Scientific observations match predictions
Scientific observations match predictions

And here is how those WMAP measurements confirm the Big Bang creation event:

However, the Big Bang model can be tested further. Given a precise measurement of the abundance of ordinary matter, the predicted abundances of the other light elements becomes highly constrained. The WMAP satellite is able to directly measure the ordinary matter density and finds a value of 4.6% (±0.2%), indicated by the vertical red line in the graph. This leads to predicted abundances shown by the circles in the graph, which are in good agreement with observed abundances. This is an important and detailed test of nucleosynthesis and is further evidence in support of the Big Bang theory. 

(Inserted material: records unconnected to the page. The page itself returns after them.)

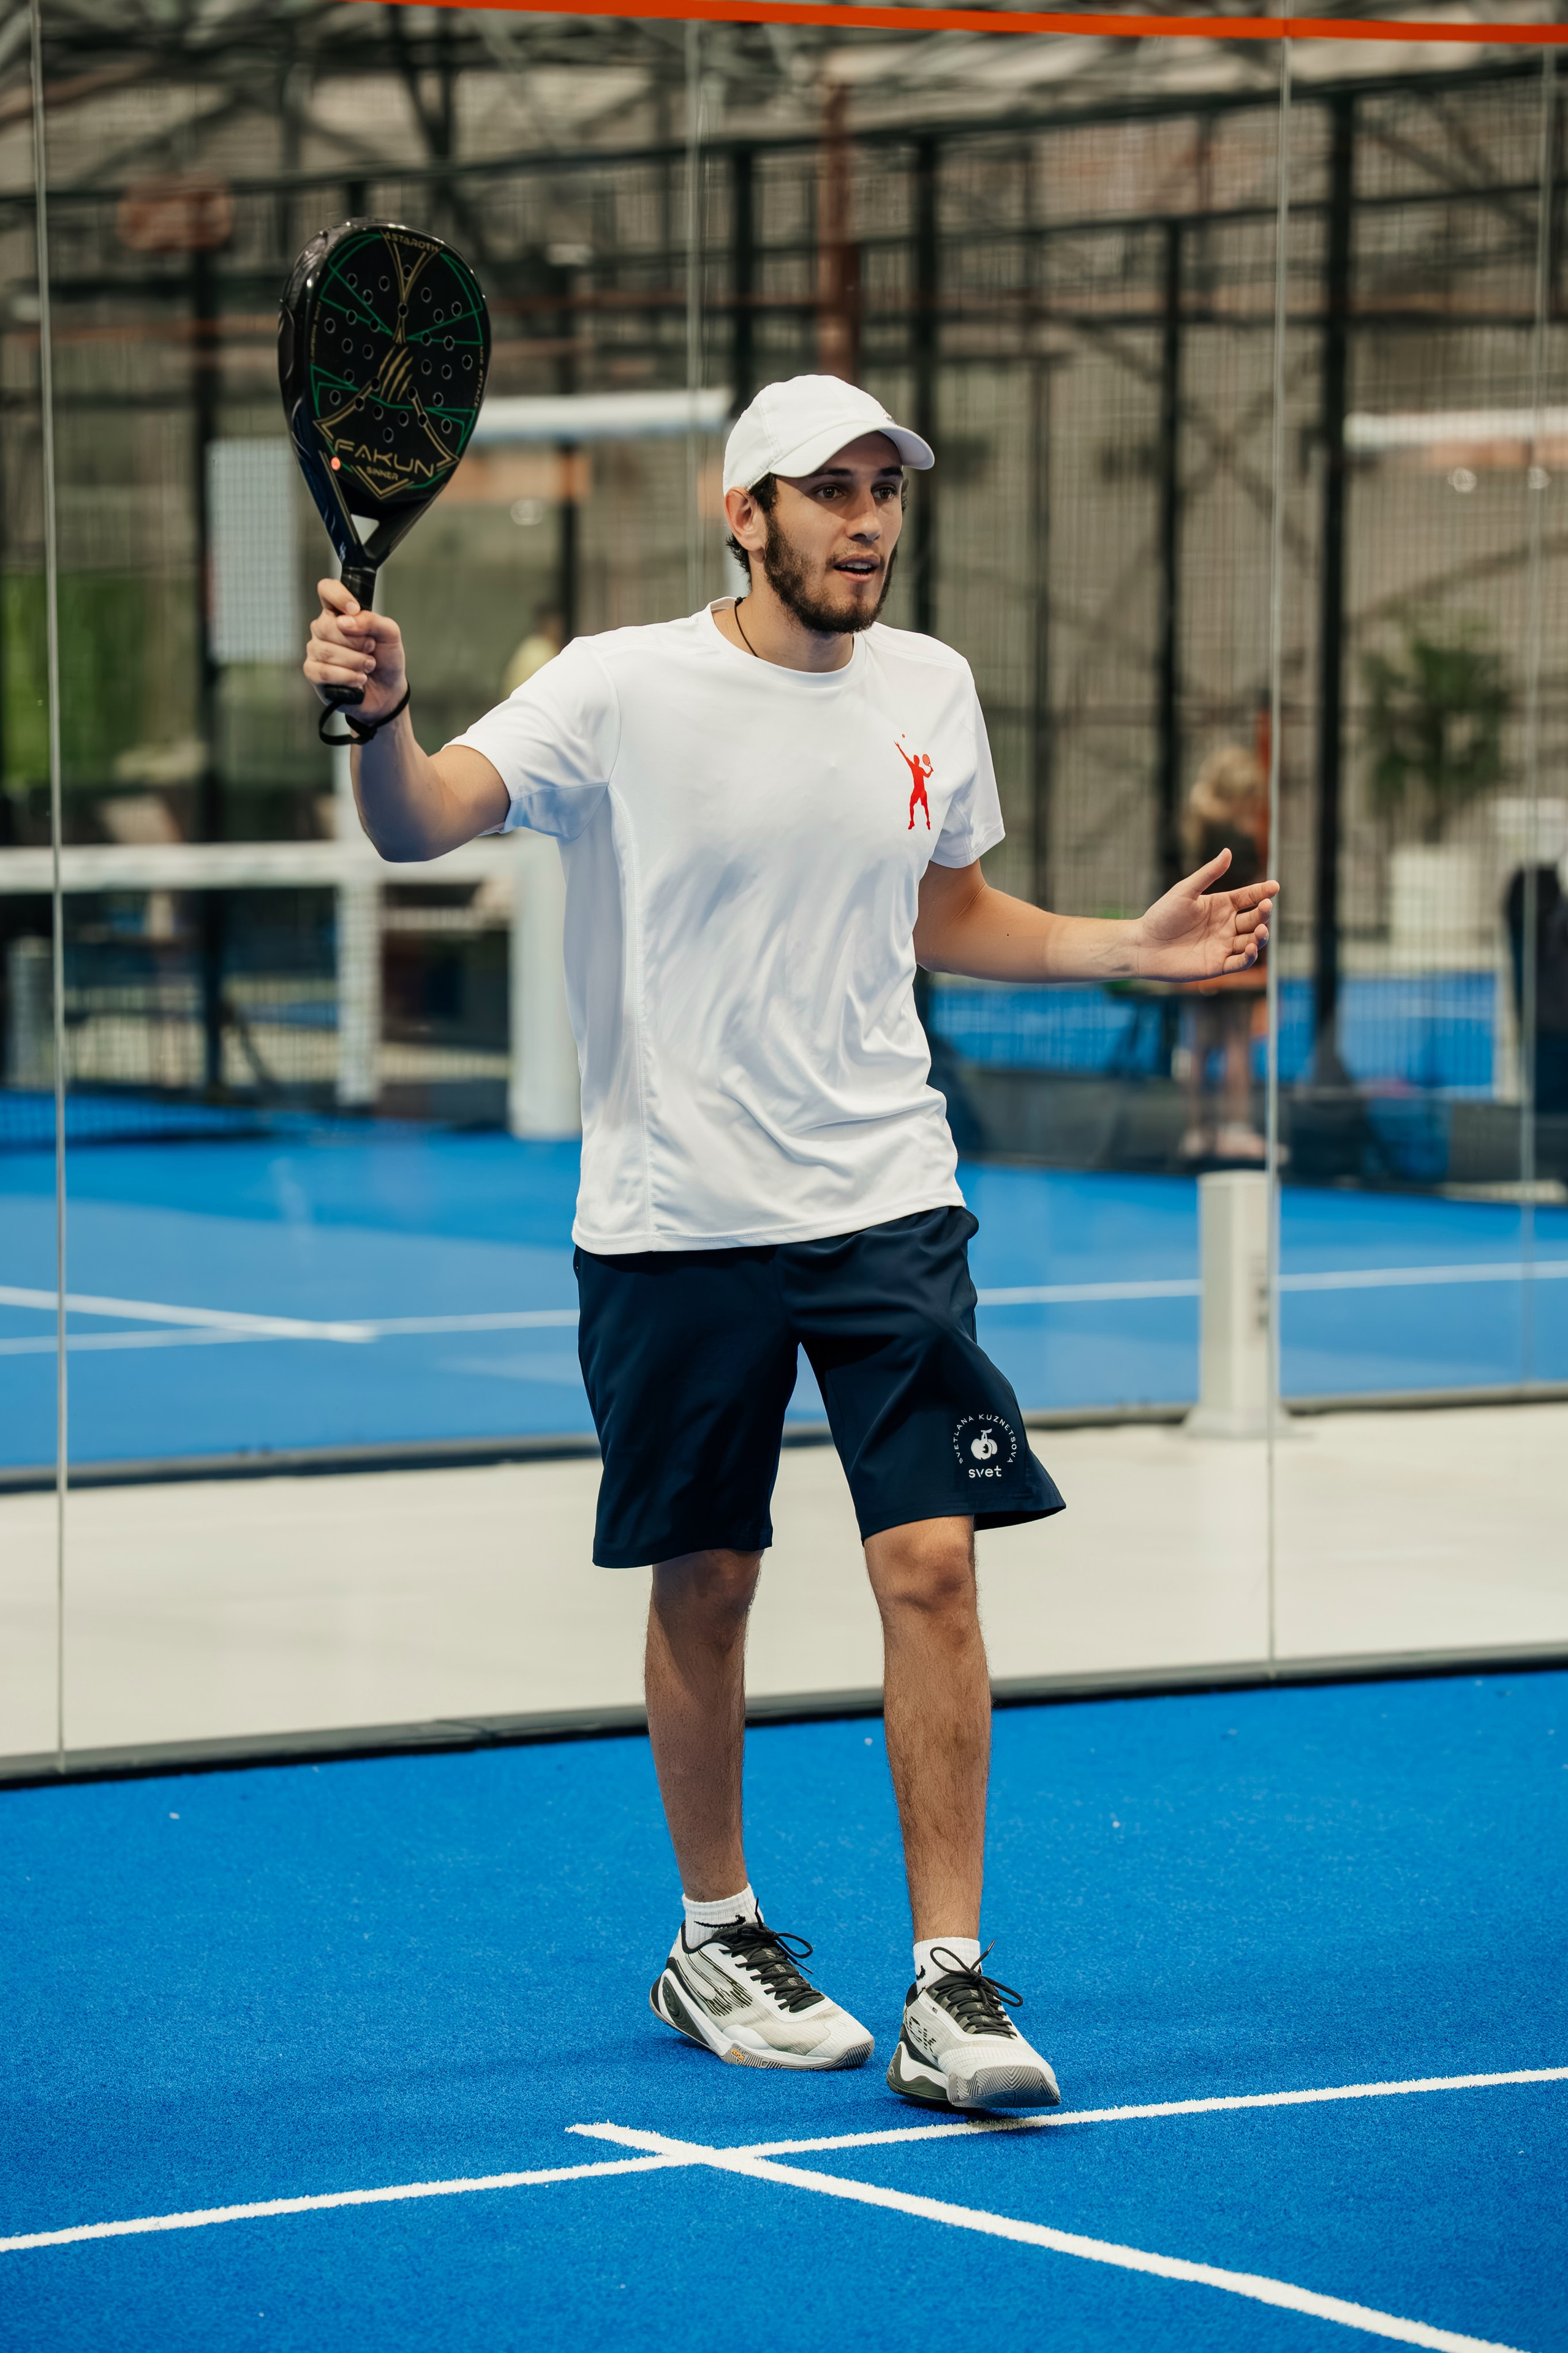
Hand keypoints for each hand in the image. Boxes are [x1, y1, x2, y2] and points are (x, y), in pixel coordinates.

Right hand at [304, 578, 407, 722]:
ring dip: (356, 661)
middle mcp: (323, 628)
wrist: (387, 691)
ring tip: (368, 666)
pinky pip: (324, 672)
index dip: (338, 596)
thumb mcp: (390, 635)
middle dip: (357, 642)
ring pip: (327, 651)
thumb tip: (345, 621)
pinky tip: (358, 680)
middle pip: (327, 625)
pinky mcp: (313, 672)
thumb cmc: (386, 659)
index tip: (354, 609)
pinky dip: (347, 677)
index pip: (327, 590)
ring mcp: (316, 650)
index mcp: (339, 612)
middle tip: (371, 650)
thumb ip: (372, 620)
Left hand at [1132, 848, 1278, 981]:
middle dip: (1264, 913)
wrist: (1143, 945)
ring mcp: (1223, 945)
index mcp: (1221, 905)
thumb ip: (1208, 874)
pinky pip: (1240, 962)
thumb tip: (1228, 851)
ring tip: (1261, 929)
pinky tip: (1250, 948)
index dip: (1262, 892)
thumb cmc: (1161, 915)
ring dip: (1260, 936)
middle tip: (1266, 906)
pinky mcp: (1218, 965)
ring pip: (1252, 940)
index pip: (1249, 897)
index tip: (1274, 886)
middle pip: (1255, 918)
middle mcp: (1226, 925)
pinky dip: (1249, 957)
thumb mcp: (1185, 891)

“An important and detailed test”.

For completeness, we should learn how elements heavier than these light elements are formed:

Elements heavier than lithium are all synthesized in stars. During the late stages of stellar evolution, massive stars burn helium to carbon, oxygen, silicon, sulfur, and iron. Elements heavier than iron are produced in two ways: in the outer envelopes of super-giant stars and in the explosion of a supernovae. All carbon-based life on Earth is literally composed of stardust.

That’s a wonderful thing to tell a young lady when you are on a date: “your body is made of stardust”. In fact, as I have argued before, this star formation, which creates the elements necessary for intelligent life, can only be built if the fundamental constants and quantities in the universe are finely-tuned.

Now, you would think that atheists would be happy to find observations that confirm the origin of the universe out of nothing, but they are not. Actually, they are in denial.

Here’s a statement from the Secular Humanist Manifesto, which explains what atheists believe about the universe:

Religious humanists regard the universe as self-existing and not created.

For a couple of examples of how atheistic scientists respond to the evidence for a cosmic beginning, you can check out this post, where we get responses from cosmologist Lawrence Krauss, and physical chemist Peter Atkins.

You cannot have the creation of the universe be true AND a self-existing, eternal universe ALSO be true. Someone has to be wrong. Either the science is wrong, or the atheist manifesto is wrong. I know where I stand.